The New Jersey Nets want to move to Brooklyn and become the Brooklyn Nets — unless they change the “Nets” name, which is possible but the guess is they keep it — but they have not yet been able to start the project due to various legal issues. The New York Daily News (Mike Lupica) reports:

Ratner owns another building on Pacific, empty now except for one apartment, the one owned by Daniel Goldstein, who still lives there with his wife and their child and fights on 5½  years after Ratner officially announced his plans for Ratner World. When Goldstein moved to Brooklyn in the 1990s, he worked as a graphic designer.
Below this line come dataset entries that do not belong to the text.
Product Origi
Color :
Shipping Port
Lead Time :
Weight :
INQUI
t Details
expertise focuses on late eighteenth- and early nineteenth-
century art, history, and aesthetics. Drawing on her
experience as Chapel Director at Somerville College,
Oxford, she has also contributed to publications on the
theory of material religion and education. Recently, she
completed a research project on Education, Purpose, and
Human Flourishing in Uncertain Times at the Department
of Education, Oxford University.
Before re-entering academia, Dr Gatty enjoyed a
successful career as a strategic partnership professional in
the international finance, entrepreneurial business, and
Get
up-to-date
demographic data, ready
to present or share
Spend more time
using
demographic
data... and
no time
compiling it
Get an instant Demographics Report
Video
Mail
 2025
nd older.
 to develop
Now his full-time job is with Develop Don’t Destroy Brooklyn and standing in there against Ratner and the Empire State Development Corp. He has been at this a long time, and plans to stay at it, even as Brett Yormark, the Nets CEO, promises that the Nets will be in Brooklyn for the 2011-12 season. “We’re like a resistance movement,” Goldstein was saying Saturday. Then he laughed and said, “Or maybe the U.S. soldiers who kept fighting in Japan after the war was over.”
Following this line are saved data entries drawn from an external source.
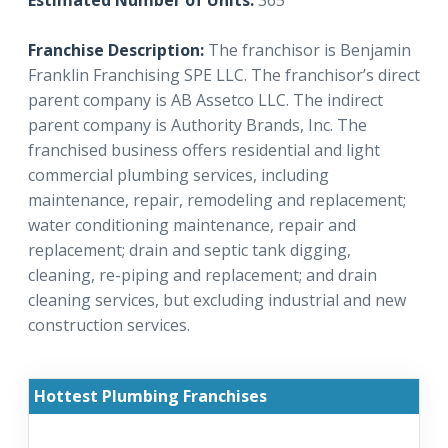
Estimated Number of Units:
365
Franchise Description:
The franchisor is Benjamin
Franklin Franchising SPE LLC. The franchisor’s direct
parent company is AB Assetco LLC. The indirect
parent company is Authority Brands, Inc. The
franchised business offers residential and light
commercial plumbing services, including
maintenance, repair, remodeling and replacement;
water conditioning maintenance, repair and
replacement; drain and septic tank digging,
cleaning, re-piping and replacement; and drain
cleaning services, but excluding industrial and new
construction services.
Hottest Plumbing Franchises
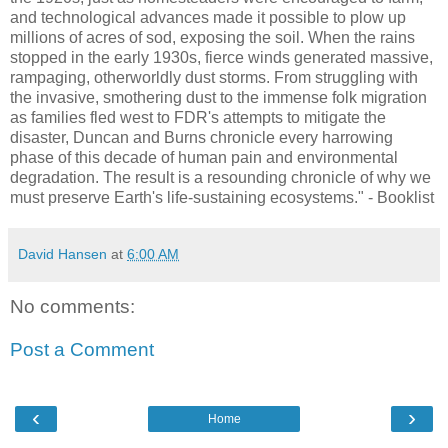
and technological advances made it possible to plow up
millions of acres of sod, exposing the soil. When the rains
stopped in the early 1930s, fierce winds generated massive,
rampaging, otherworldly dust storms. From struggling with
the invasive, smothering dust to the immense folk migration
as families fled west to FDR's attempts to mitigate the
disaster, Duncan and Burns chronicle every harrowing
phase of this decade of human pain and environmental
degradation. The result is a resounding chronicle of why we
must preserve Earth's life-sustaining ecosystems." - Booklist
David Hansen
at
6:00 AM
No comments:
Post a Comment
‹
›
Home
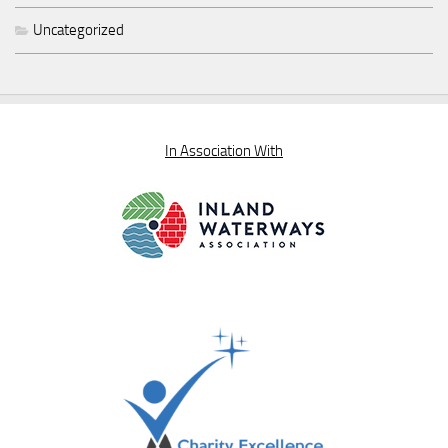
Uncategorized
In Association With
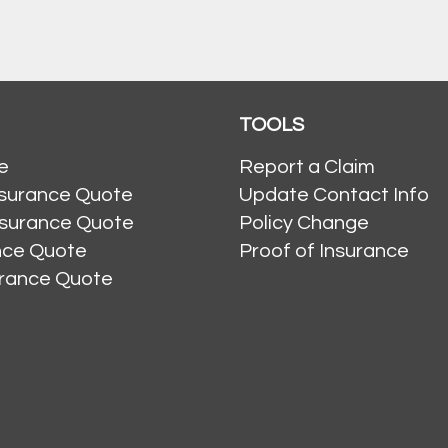
TOOLS
e
Report a Claim
nsurance Quote
Update Contact Info
nsurance Quote
Policy Change
ance Quote
Proof of Insurance
urance Quote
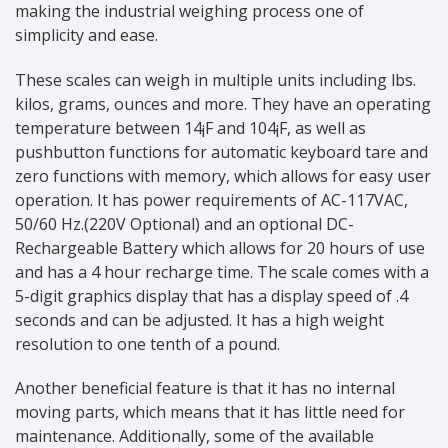
making the industrial weighing process one of
simplicity and ease.
These scales can weigh in multiple units including lbs.
kilos, grams, ounces and more. They have an operating
temperature between 14¡F and 104¡F, as well as
pushbutton functions for automatic keyboard tare and
zero functions with memory, which allows for easy user
operation. It has power requirements of AC-117VAC,
50/60 Hz.(220V Optional) and an optional DC-
Rechargeable Battery which allows for 20 hours of use
and has a 4 hour recharge time. The scale comes with a
5-digit graphics display that has a display speed of .4
seconds and can be adjusted. It has a high weight
resolution to one tenth of a pound.
Another beneficial feature is that it has no internal
moving parts, which means that it has little need for
maintenance. Additionally, some of the available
Speaking now as a New Yorker who looks forward to being able to take the subway to both Knicks and Nets games, I think Daniel Goldstein is a jackass. More from the Daily News:

“There is no way the lawsuits can be resolved before the summer,” Goldstein said. “And if they haven’t broken ground before this year is over, there is a chance the whole thing falls apart.” He laughed then and said, “But that is all speculative. They are still adamant about building the arena and they are tough opponents and they have an approved project of this size in New York City. And they know that if they show signs of giving up, they could lose the rights to the land.”

And more:

Goldstein says that the offer was the same other people got from Ratner: 850 dollars per square foot. He says that he and his wife have their savings. He talks about the paycheck he receives from Develop Don’t Destroy Brooklyn. He talks about financial hardship and says that he doesn’t know how long he can stay at this.

Again, speaking as a biased New Yorker for a moment rather than an objective journalist, I hope Daniel Goldstein loses his job and can’t afford to keep this up much longer. I want to go see the Brooklyn Nets.